4 thoughts on “Review: Dell XPS 13 9370 Developer Edition”

  1. Hi,
    I liked your review very much. I’m also thinking of getting the 9370. Also a Developer, but will also be a media and everyday laptop (some movie watching on planes and web browsing).

    Do you still feel the same about battery? Do you use it as a everyday laptop or just for dev? Are there any significant changes in battery performance if not in dev?

    I’m between this one and HP X360 spectre



    1. I’m still happy about the battery. If you get the non 4k display model the battery will be even better.

      I use it for light gaming, general web browsing, every day stuff. I’m on the go with it a lot. You could probably squeeze a couple more hours out of it by keeping the brightness very low, running powertop or TLP (as mentioned I don’t like doing this), and not doing anything CPU intensive. For me, knowing that Linux works out of the box makes the XPS a better choice. I know I’ll get BIOS updates and things like that without searching the internet or installing Windows.

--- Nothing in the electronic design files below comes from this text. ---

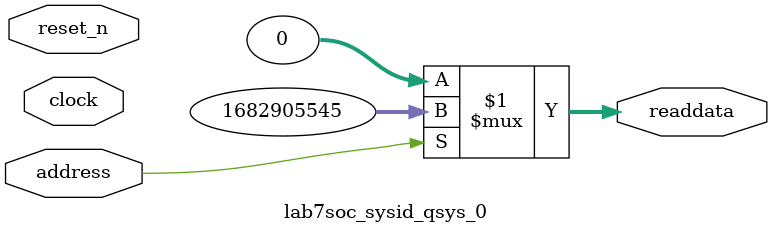
<source format=v>



// synthesis translate_off
`timescale 1ns / 1ps
// synthesis translate_on

// turn off superfluous verilog processor warnings 
// altera message_level Level1 
// altera message_off 10034 10035 10036 10037 10230 10240 10030 

module lab7soc_sysid_qsys_0 (
               // inputs:
                address,
                clock,
                reset_n,

               // outputs:
                readdata
             )
;

  output  [ 31: 0] readdata;
  input            address;
  input            clock;
  input            reset_n;

  wire    [ 31: 0] readdata;
  //control_slave, which is an e_avalon_slave
  assign readdata = address ? 1682905545 : 0;

endmodule



</source>
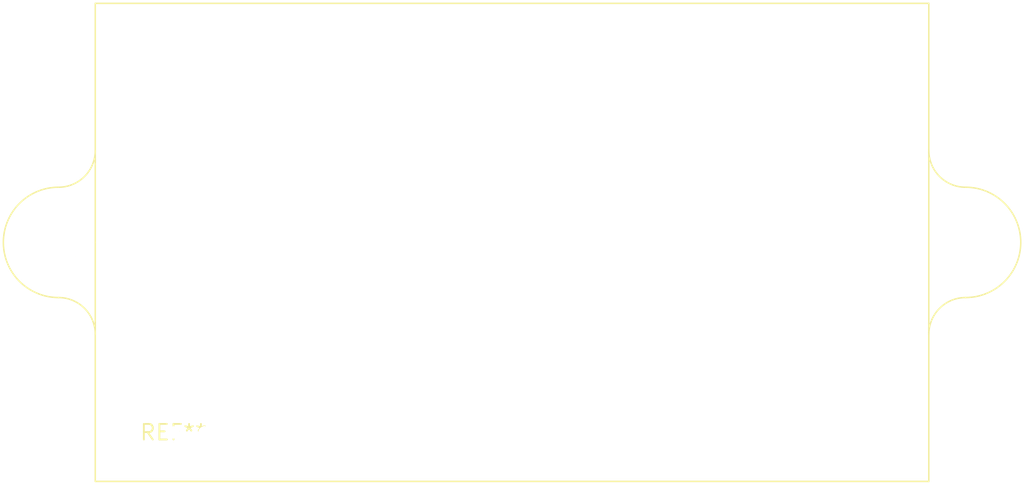
<source format=kicad_pcb>
(kicad_pcb (version 20240108) (generator pcbnew)

  (general
    (thickness 1.6)
  )

  (paper "A4")
  (layers
    (0 "F.Cu" signal)
    (31 "B.Cu" signal)
    (32 "B.Adhes" user "B.Adhesive")
    (33 "F.Adhes" user "F.Adhesive")
    (34 "B.Paste" user)
    (35 "F.Paste" user)
    (36 "B.SilkS" user "B.Silkscreen")
    (37 "F.SilkS" user "F.Silkscreen")
    (38 "B.Mask" user)
    (39 "F.Mask" user)
    (40 "Dwgs.User" user "User.Drawings")
    (41 "Cmts.User" user "User.Comments")
    (42 "Eco1.User" user "User.Eco1")
    (43 "Eco2.User" user "User.Eco2")
    (44 "Edge.Cuts" user)
    (45 "Margin" user)
    (46 "B.CrtYd" user "B.Courtyard")
    (47 "F.CrtYd" user "F.Courtyard")
    (48 "B.Fab" user)
    (49 "F.Fab" user)
    (50 "User.1" user)
    (51 "User.2" user)
    (52 "User.3" user)
    (53 "User.4" user)
    (54 "User.5" user)
    (55 "User.6" user)
    (56 "User.7" user)
    (57 "User.8" user)
    (58 "User.9" user)
  )

  (setup
    (pad_to_mask_clearance 0)
    (pcbplotparams
      (layerselection 0x00010fc_ffffffff)
      (plot_on_all_layers_selection 0x0000000_00000000)
      (disableapertmacros false)
      (usegerberextensions false)
      (usegerberattributes false)
      (usegerberadvancedattributes false)
      (creategerberjobfile false)
      (dashed_line_dash_ratio 12.000000)
      (dashed_line_gap_ratio 3.000000)
      (svgprecision 4)
      (plotframeref false)
      (viasonmask false)
      (mode 1)
      (useauxorigin false)
      (hpglpennumber 1)
      (hpglpenspeed 20)
      (hpglpendiameter 15.000000)
      (dxfpolygonmode false)
      (dxfimperialunits false)
      (dxfusepcbnewfont false)
      (psnegative false)
      (psa4output false)
      (plotreference false)
      (plotvalue false)
      (plotinvisibletext false)
      (sketchpadsonfab false)
      (subtractmaskfromsilk false)
      (outputformat 1)
      (mirror false)
      (drillshape 1)
      (scaleselection 1)
      (outputdirectory "")
    )
  )

  (net 0 "")

  (footprint "Reverb_BTDR-1H" (layer "F.Cu") (at 0 0))

)

</source>
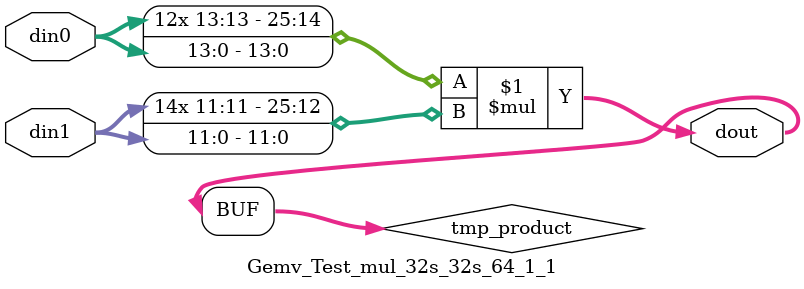
<source format=v>

`timescale 1 ns / 1 ps

 (* use_dsp = "yes" *)  module Gemv_Test_mul_32s_32s_64_1_1(din0, din1, dout);
parameter ID = 1;
parameter NUM_STAGE = 0;
parameter din0_WIDTH = 14;
parameter din1_WIDTH = 12;
parameter dout_WIDTH = 26;

input [din0_WIDTH - 1 : 0] din0; 
input [din1_WIDTH - 1 : 0] din1; 
output [dout_WIDTH - 1 : 0] dout;

wire signed [dout_WIDTH - 1 : 0] tmp_product;



























assign tmp_product = $signed(din0) * $signed(din1);








assign dout = tmp_product;





















endmodule

</source>
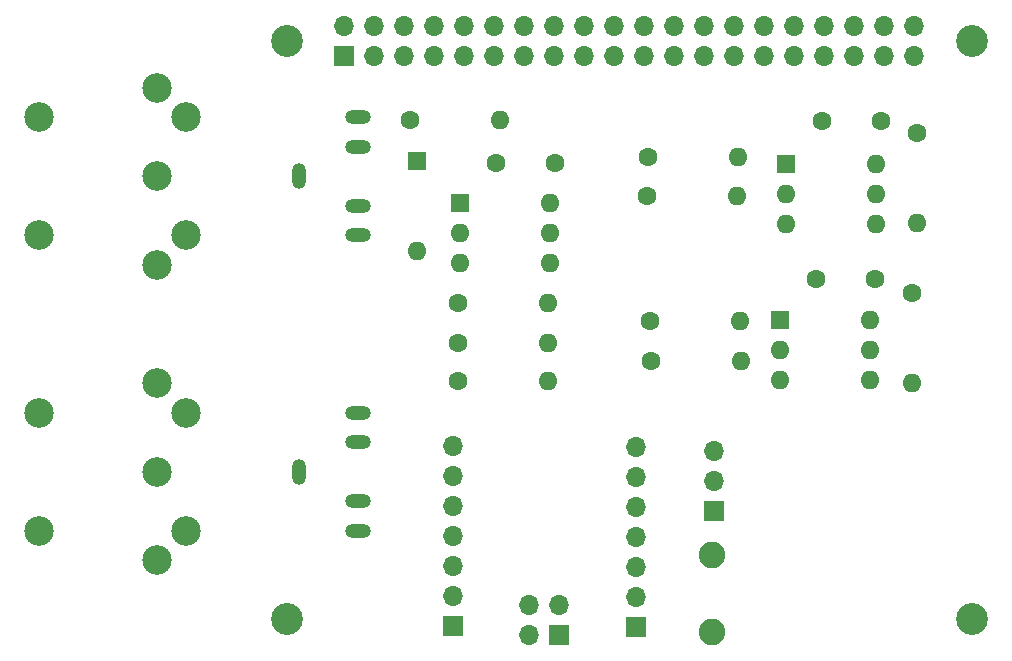
<source format=gbs>
G04 #@! TF.GenerationSoftware,KiCad,Pcbnew,(6.0.5)*
G04 #@! TF.CreationDate,2023-03-19T20:53:10+00:00*
G04 #@! TF.ProjectId,XiaoPiUSBMIDIDevice,5869616f-5069-4555-9342-4d4944494465,rev?*
G04 #@! TF.SameCoordinates,Original*
G04 #@! TF.FileFunction,Soldermask,Bot*
G04 #@! TF.FilePolarity,Negative*
%FSLAX46Y46*%
G04 Gerber Fmt 4.6, Leading zero omitted, Abs format (unit mm)*
G04 Created by KiCad (PCBNEW (6.0.5)) date 2023-03-19 20:53:10*
%MOMM*%
%LPD*%
G01*
G04 APERTURE LIST*
%ADD10C,2.700000*%
%ADD11R,1.700000X1.700000*%
%ADD12O,1.700000X1.700000*%
%ADD13O,2.200000X1.200000*%
%ADD14O,1.200000X2.200000*%
%ADD15C,1.600000*%
%ADD16O,1.600000X1.600000*%
%ADD17R,1.600000X1.600000*%
%ADD18C,2.250000*%
%ADD19C,2.499360*%
G04 APERTURE END LIST*
D10*
X203500000Y-97500000D03*
X261500000Y-97500000D03*
X203500000Y-146500000D03*
X261500000Y-146500000D03*
D11*
X226575000Y-147820000D03*
D12*
X224035000Y-147820000D03*
X226575000Y-145280000D03*
X224035000Y-145280000D03*
D13*
X209500000Y-129000000D03*
X209500000Y-131500000D03*
D14*
X204500000Y-134000000D03*
D13*
X209500000Y-139000000D03*
X209500000Y-136500000D03*
D15*
X234115000Y-107325000D03*
D16*
X241735000Y-107325000D03*
D15*
X226225000Y-107900000D03*
X221225000Y-107900000D03*
X253275000Y-117650000D03*
X248275000Y-117650000D03*
D17*
X218175000Y-111225000D03*
D16*
X218175000Y-113765000D03*
X218175000Y-116305000D03*
X225795000Y-116305000D03*
X225795000Y-113765000D03*
X225795000Y-111225000D03*
D17*
X245275000Y-121200000D03*
D16*
X245275000Y-123740000D03*
X245275000Y-126280000D03*
X252895000Y-126280000D03*
X252895000Y-123740000D03*
X252895000Y-121200000D03*
D11*
X233075000Y-147125000D03*
D12*
X233075000Y-144585000D03*
X233075000Y-142045000D03*
X233075000Y-139505000D03*
X233075000Y-136965000D03*
X233075000Y-134425000D03*
X233075000Y-131885000D03*
D15*
X213940000Y-104250000D03*
D16*
X221560000Y-104250000D03*
D15*
X217965000Y-123075000D03*
D16*
X225585000Y-123075000D03*
D18*
X239500000Y-147575000D03*
X239500000Y-141075000D03*
D15*
X256875000Y-105340000D03*
D16*
X256875000Y-112960000D03*
D13*
X209500000Y-104000000D03*
X209500000Y-106500000D03*
D14*
X204500000Y-109000000D03*
D13*
X209500000Y-114000000D03*
X209500000Y-111500000D03*
D15*
X256425000Y-118890000D03*
D16*
X256425000Y-126510000D03*
D15*
X233990000Y-110700000D03*
D16*
X241610000Y-110700000D03*
D15*
X217990000Y-126350000D03*
D16*
X225610000Y-126350000D03*
D15*
X218015000Y-119700000D03*
D16*
X225635000Y-119700000D03*
D15*
X253825000Y-104350000D03*
X248825000Y-104350000D03*
X234240000Y-121250000D03*
D16*
X241860000Y-121250000D03*
D11*
X217600000Y-147100000D03*
D12*
X217600000Y-144560000D03*
X217600000Y-142020000D03*
X217600000Y-139480000D03*
X217600000Y-136940000D03*
X217600000Y-134400000D03*
X217600000Y-131860000D03*
D15*
X234315000Y-124625000D03*
D16*
X241935000Y-124625000D03*
D17*
X214500000Y-107665000D03*
D16*
X214500000Y-115285000D03*
D11*
X239675000Y-137350000D03*
D12*
X239675000Y-134810000D03*
X239675000Y-132270000D03*
D17*
X245750000Y-107975000D03*
D16*
X245750000Y-110515000D03*
X245750000Y-113055000D03*
X253370000Y-113055000D03*
X253370000Y-110515000D03*
X253370000Y-107975000D03*
D11*
X208370000Y-98770000D03*
D12*
X208370000Y-96230000D03*
X210910000Y-98770000D03*
X210910000Y-96230000D03*
X213450000Y-98770000D03*
X213450000Y-96230000D03*
X215990000Y-98770000D03*
X215990000Y-96230000D03*
X218530000Y-98770000D03*
X218530000Y-96230000D03*
X221070000Y-98770000D03*
X221070000Y-96230000D03*
X223610000Y-98770000D03*
X223610000Y-96230000D03*
X226150000Y-98770000D03*
X226150000Y-96230000D03*
X228690000Y-98770000D03*
X228690000Y-96230000D03*
X231230000Y-98770000D03*
X231230000Y-96230000D03*
X233770000Y-98770000D03*
X233770000Y-96230000D03*
X236310000Y-98770000D03*
X236310000Y-96230000D03*
X238850000Y-98770000D03*
X238850000Y-96230000D03*
X241390000Y-98770000D03*
X241390000Y-96230000D03*
X243930000Y-98770000D03*
X243930000Y-96230000D03*
X246470000Y-98770000D03*
X246470000Y-96230000D03*
X249010000Y-98770000D03*
X249010000Y-96230000D03*
X251550000Y-98770000D03*
X251550000Y-96230000D03*
X254090000Y-98770000D03*
X254090000Y-96230000D03*
X256630000Y-98770000D03*
X256630000Y-96230000D03*
D19*
X182502300Y-103998740D03*
X182502300Y-114001260D03*
X192497200Y-101501920D03*
X192499740Y-109000000D03*
X192497200Y-116498080D03*
X194999100Y-104003820D03*
X194999100Y-113996180D03*
X182502300Y-139001260D03*
X182502300Y-128998740D03*
X192497200Y-126501920D03*
X192499740Y-134000000D03*
X192497200Y-141498080D03*
X194999100Y-129003820D03*
X194999100Y-138996180D03*
M02*

</source>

  2. Hello there! Great review!

    A quick question: do you have any experience running other distributions on the Dell XPS 13? I like Debian and was thinking of running that instead of Ubuntu. I believe at the core they are very similar so hopefully it should install and run without a problem. I was also wondering if there is any additional software or drivers that come with Dell’s Ubuntu install that I might have a hard time getting for another distribution.

    Thank you!


    1. I’m running Ubuntu 17.10 and it works great out of box. You do not need the dell drivers as long as you have a recent kernel – I believe Dell contributes them upstream.